* Assignment *
The answer must be an exact copy of every record.

(Source material begins)

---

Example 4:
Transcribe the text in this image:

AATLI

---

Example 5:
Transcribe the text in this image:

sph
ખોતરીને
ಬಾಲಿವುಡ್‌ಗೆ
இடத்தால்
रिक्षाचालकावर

(Source material ends)

* Answer *
---

Example 4:
Transcribe the text in this image:

AATLI

---

Example 5:
Transcribe the text in this image:

sph
ખોતરીને
ಬಾಲಿವುಡ್‌ಗೆ
இடத்தால்
रिक्षाचालकावर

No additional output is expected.